Retour sur le stage du 19 et 20 mars 2022

Que de joyeuses courbatures printanières avec ce stage à la fois tonique et baigné de douceur. 
Tous ces corps en mouvement, appliqués et confus, alternant spontanéité parfois maladroite et cogitations balayées d'un souffle.
Nos esprits guidés par la pratique, happés par l'instant de l'étude, s'évadant par moments vers la présence calme et bourgeonnante des branches, des tiges, des ramures en devenir, des collines ondulantes.
Merci Bernard pour ces moments hors du commun.
Merci à toutes et tous pour vos présences remplies de frictions harmonieuses.
Merci Marette pour ta "pétillance" !
 

Jean-Marc

Merci Bernard pour ce stage, pour l'exigence pleine d'attention, la joie dans la recherche, l'encouragement que nous recevons à te voir tracer un chemin.

Philip

Englouti dès les premiers instants dans le cyclone haut /bas/ diagonale/ spirale,
La seule issue semble de s'oublier et de se laisser emporter par le courant...
Souvenir d'une presque noyade, c'était grisant.

Merci au maitre des vents et des tempêtes

Frédéric

Sur le tatami, les points d’attentions sont nombreux : la respiration, le yin et le yang, le ciel et la terre.

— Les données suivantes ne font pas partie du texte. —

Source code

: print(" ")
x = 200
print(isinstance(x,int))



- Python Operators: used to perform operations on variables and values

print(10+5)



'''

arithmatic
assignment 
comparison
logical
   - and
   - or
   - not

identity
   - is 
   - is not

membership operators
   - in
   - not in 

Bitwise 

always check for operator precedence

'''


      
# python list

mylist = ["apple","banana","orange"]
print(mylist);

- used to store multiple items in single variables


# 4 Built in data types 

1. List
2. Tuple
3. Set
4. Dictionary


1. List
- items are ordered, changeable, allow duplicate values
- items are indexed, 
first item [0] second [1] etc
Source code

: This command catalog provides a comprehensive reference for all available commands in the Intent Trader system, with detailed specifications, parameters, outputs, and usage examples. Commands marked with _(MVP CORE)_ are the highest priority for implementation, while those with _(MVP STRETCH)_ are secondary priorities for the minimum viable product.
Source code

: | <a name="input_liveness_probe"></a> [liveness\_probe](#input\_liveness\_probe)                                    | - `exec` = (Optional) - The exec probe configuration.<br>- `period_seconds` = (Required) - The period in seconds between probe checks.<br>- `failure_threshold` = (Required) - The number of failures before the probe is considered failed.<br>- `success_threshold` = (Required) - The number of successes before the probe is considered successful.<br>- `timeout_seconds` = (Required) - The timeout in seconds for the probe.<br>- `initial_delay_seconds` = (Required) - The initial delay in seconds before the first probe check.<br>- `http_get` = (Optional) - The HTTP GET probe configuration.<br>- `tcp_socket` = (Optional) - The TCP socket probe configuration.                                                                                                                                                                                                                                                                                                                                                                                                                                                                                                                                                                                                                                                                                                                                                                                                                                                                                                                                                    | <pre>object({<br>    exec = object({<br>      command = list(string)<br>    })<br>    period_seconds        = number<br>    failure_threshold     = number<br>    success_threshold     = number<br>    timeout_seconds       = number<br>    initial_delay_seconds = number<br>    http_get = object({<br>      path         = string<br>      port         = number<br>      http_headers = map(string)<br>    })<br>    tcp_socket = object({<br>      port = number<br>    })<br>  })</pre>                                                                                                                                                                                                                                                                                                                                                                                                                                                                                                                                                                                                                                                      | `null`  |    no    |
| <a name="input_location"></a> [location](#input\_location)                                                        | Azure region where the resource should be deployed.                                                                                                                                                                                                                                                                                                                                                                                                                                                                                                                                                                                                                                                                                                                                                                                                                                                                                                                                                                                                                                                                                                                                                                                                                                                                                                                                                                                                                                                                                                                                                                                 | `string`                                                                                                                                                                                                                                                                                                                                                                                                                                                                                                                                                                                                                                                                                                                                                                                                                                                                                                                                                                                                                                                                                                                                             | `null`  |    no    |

Et dans cette attention, avec la répétition des mouvements, pour quelques temps l’esprit est vaste et clair.

De retour dans le ken kaï, les débats et le désir d’avoir raison reprennent le dessus, c'est le tumulte, et le contraste intérieur est saisissant. Soudain, de manière plus intime, la phrase répétée par Bernard prend tout son sens : « Quand l’esprit stagne, c’est le désastre ».

Merci pour ces 2 jours au Dojo du Laurier qui m’ont permis d’expérimenter à nouveau de manière concrète les enseignements. J'en ressors ressourcé.

Mathieu

Nos faires

Nos actions issues des directives de pratiques jusqu’à nos belles lectures s’il y en a, s’agencent souvent et trop souvent en organisations rationnelles, elles s'installent alors dans une facture folklorique exposées en tableau de salon. 
Nos « faires » encore trop rigides, trop intolérants, remplis d’opinions, nous mettent bien loin de l’étreinte essentielle.